Armstrong said he wasn’t calling Harris “guilty or innocent.” Did he think Harris has a conflict of interest in a leadership position on a children’s affairs committee, where he’s vice chairman? He said it was distraction. But after repeated questions, he finally said that he thought Harris should consider resigning. I’d asked House Speaker Gillam the same question about a conflict of interest as committee vice chair before the news conference. His response:
The House is reviewing all verified information and evidence in the matter. We will act responsibly and accordingly to house rules.
Armstrong said his concerns about DHS included a staff that might be overworked. But he said the agency might need an overhaul to prevent such cases from occurring. He said Harris didn’t attend a committee meeting this morning where reporters were on hand to ask Harris questions.
He said he didn’t want to appear “vindictive.” But he said the legislature has business to attend to that is being disrupted by attention to the affair.
Reporting by Benji Hardy has detailed how Harris placed two adopted children, then 3 and 5, in the home of a man who worked for Harris’ state-funded pre-school in West Fork. The man subsequently molested one of the children and is now serving a prison sentence.
Hardy’s reporting has touched on: 1) Rehoming, a controversial practice currently unregulated in Arkansas which a family can turn children over to another for adoption with little review process outside court approval, even children first adopted from the state following a lengthy review; 2) Harris’ pressure on DHS officials to complete the adoption; 3) resistance to the adoption by some DHS workers on account of the girls’ difficult history; 4) accounts from people close to the Harrises that they believed the girls were possessed by demons and the unusual ways they treated the children as a result (an account the Harris’ lawyer has disputed); 5) Harris continued position of authority on a legislative committee that controls child welfare legislation and reports that he held up a DHS budget while pressuring to get the adoption approved; 6) the review of his pre-school, Growing God’s Kingdom after Eric Francis, the school’s former head teacher, was arrested for molestation; 7) DHS’ knowledge in the home situation of Harris’ adopted children before a complaint was made to an abuse hotline.
Gov. Asa Hutchinson has a news conference at 1 p.m. on his signing of a bill to end consolidation of school districts that fall below 350 enrollment. He’s expected to get questions there on this issue.
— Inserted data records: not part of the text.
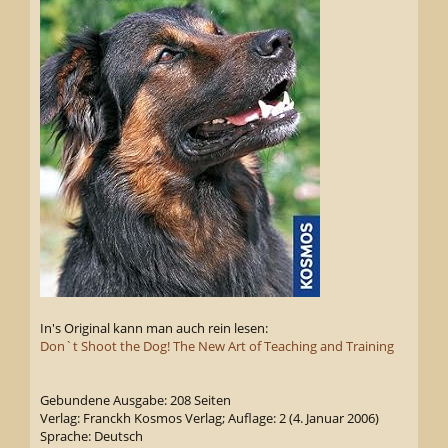
In's Original kann man auch rein lesen:
Don`t Shoot the Dog! The New Art of Teaching and Training
Gebundene Ausgabe: 208 Seiten
Verlag: Franckh Kosmos Verlag; Auflage: 2 (4. Januar 2006)
Sprache: Deutsch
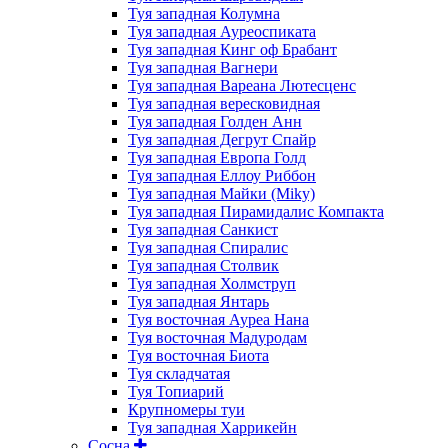
Туя западная Колумна
Туя западная Ауреоспиката
Туя западная Кинг оф Брабант
Туя западная Вагнери
Туя западная Вареана Лютесценс
Туя западная вересковидная
Туя западная Голден Анн
Туя западная Дегрут Спайр
Туя западная Европа Голд
Туя западная Еллоу Риббон
Туя западная Майки (Miky)
Туя западная Пирамидалис Компакта
Туя западная Санкист
Туя западная Спиралис
Туя западная Столвик
Туя западная Холмструп
Туя западная Янтарь
Туя восточная Ауреа Нана
Туя восточная Мадуродам
Туя восточная Биота
Туя складчатая
Туя Топиарий
Крупномеры туи
Туя западная Харрикейн
Сосна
UPDATE: Governor says it wouldn’t be prudent to jump to conclusions about the Harris matter. Indeed not. But it might be a time to talk about ending the enormous conflict of interest presented by Harris presiding over a committee that handles children’s issues when he stands accused of applying pressure of his office to get an adoption opposed by case workers and, since, of accusing DHS of various sorts of wrongdoing in his own personal case.
Hutchinson said enough wasn’t known to form an opinion on whether Harris, who, like Hutchinson, is a Republican, should step down.
“It seems premature to make judgments when all the facts aren’t on the table,” he was quoted by Gavin Lesnick of the Arkansas Democrat-Gazette.
Hutchinson also said his fact-finding options were limited. He is just the governor and only in charge of DHS, whose leaders serve at his pleasure. Jeremy Gillam’s statement at least opens the door to some sort of review of Harris. Previously, he’d indicated he thought it was old history and that he saw no need to say anything further about Harris. You have to wonder if they’d be so reticent about a Democrat in the same position.
UPDATE FROM LESLIE PEACOCK AT THE GOVERNOR’S OFFICE:
Asa says he is focusing on child welfare part of Harris story and does not plan to talk to Harris. He said if the state had the money it would be good to have oversight of DHS in form of an inspector general but would need subpoena power. He referred to the situation at DHS as “circumstances” that had been dropped in his lap by the previous administration.